Low Back Pain? You’re Not Alone

Lower back pain

Was man ever really intended to walk upright? Sometimes I wonder when I see so much back pain in my office. I often wish there were something new and miraculous to report about it,  because I see so much of it every day. In 2019, low back pain is one of the most frequent reasons people visit the doctor. About 80% of adults experience it at some time in their lives and it can range from a constant dull ache to a sudden sharp sensation that makes it impossible to straighten up or move.

However it comes on, back and neck pain can significantly limit  day-to-day function and quality of life. Most of it, however is acute, or short term, and lasts from a few days to a few weeks. Don’t try telling a person who has it that it’s temporary, however. To the person who has it, back pain often feels more serious than it is, especially if it comes on quickly after lifting something heavy or engaging in unaccustomed exercise. And nobody wants to be in pain if they can avoid it.

A medical history and physical exam can usually tell me all I need to know to find the root of a patient’s pain.
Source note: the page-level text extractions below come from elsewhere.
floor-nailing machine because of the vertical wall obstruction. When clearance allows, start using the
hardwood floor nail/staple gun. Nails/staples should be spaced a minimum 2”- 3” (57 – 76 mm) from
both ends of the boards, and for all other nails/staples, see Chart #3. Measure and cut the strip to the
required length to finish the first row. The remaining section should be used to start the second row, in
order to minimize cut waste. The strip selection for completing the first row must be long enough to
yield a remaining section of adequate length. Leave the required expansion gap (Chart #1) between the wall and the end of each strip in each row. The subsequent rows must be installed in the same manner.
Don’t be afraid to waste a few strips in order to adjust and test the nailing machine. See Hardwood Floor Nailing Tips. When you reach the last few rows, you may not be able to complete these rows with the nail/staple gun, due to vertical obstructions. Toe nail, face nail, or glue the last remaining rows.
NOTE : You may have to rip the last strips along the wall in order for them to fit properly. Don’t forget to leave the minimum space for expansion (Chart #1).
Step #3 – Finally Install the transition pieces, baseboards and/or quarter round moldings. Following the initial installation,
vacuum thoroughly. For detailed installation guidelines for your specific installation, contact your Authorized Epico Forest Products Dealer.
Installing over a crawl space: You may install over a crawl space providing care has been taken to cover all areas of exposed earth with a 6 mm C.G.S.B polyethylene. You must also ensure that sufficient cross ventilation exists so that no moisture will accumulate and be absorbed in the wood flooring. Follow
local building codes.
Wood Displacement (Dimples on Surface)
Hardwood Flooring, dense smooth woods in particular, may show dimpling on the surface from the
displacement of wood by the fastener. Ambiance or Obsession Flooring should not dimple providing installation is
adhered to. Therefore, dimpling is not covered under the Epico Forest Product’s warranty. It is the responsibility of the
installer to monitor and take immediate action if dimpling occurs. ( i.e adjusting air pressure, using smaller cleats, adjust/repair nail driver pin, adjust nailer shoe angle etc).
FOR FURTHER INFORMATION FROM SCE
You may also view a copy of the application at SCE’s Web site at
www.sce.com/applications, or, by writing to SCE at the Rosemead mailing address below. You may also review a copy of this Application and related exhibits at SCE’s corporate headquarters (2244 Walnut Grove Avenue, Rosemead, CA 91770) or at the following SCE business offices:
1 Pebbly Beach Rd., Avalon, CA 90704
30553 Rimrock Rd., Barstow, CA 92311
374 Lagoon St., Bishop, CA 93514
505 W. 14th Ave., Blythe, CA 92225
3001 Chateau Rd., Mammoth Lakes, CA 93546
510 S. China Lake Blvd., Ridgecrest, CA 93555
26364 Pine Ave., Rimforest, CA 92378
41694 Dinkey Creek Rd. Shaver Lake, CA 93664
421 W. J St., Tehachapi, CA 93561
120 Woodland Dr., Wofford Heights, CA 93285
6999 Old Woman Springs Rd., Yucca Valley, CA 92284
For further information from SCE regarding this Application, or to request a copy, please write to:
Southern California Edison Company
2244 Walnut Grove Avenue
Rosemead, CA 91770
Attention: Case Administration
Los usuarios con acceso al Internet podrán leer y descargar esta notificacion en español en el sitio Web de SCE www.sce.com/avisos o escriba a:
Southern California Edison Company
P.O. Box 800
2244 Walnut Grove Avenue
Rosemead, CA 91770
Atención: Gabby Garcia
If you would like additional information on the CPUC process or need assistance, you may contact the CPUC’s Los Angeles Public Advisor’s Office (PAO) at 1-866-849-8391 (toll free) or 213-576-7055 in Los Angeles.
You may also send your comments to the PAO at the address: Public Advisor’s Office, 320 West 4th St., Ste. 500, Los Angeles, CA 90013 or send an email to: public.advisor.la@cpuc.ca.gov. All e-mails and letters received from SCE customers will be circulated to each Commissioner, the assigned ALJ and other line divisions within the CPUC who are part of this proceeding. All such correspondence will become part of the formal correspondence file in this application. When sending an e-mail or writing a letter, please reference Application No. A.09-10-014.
I ask people about the onset, severity and the duration of the pain, how it interferes with movement, whether they have ever had it before, and any health conditions that might be contributors. In a few instances I resort to imaging studies to rule things out, and in rare cases electrodiagnostics to check for lumbar radiculopathy or pinched nerves.

Luckily, most back pain resolves itself with self-care and isn’t permanent. However, without a medical diagnosis, it’s impossible to tell what’s temporary from what’s going to be chronic.

Because low back pain has so many causes, there are many different ways to treat it. That’s the reason to be evaluated by a board certified pain management specialist who can tell you what the true underlying cause is, and give you some recommendations of how to proceed.

That being said, the way to treat most back pain is through core strengthening exercises. Many people are sorry to hear this, because it means they actually have to DO something, especially when they are already in pain. It’s a good idea to get a cortisone injection to relieve the pain temporarily so you can push yourself further in either a home exercise program or physical therapy. Yoga and Pilates, done correctly, are good choices for core strengthening  that also help prevent further deterioration.

But core strengthening doesn’t take place overnight, and a comprehensive plan could also include chiropractic care and decompression. The problem with these two modalities is that their effects don’t last for very long, although the relief can often be immediate.

While you are still in pain and  working on your core strengthening as much as you can, various other interventions can be tried, such as epidural steroid injections, medial branch blocks, and radio frequency ablations. Back braces are also helpful when someone is healing from  an acute attack.

Back surgery, although heavily marketed as painless and immediate, should only be used as a last resort, because of its cost and potential for complications. First try all other non-surgical options, because I can tell you as an anesthesiologist that anesthesia carries its own set of risks.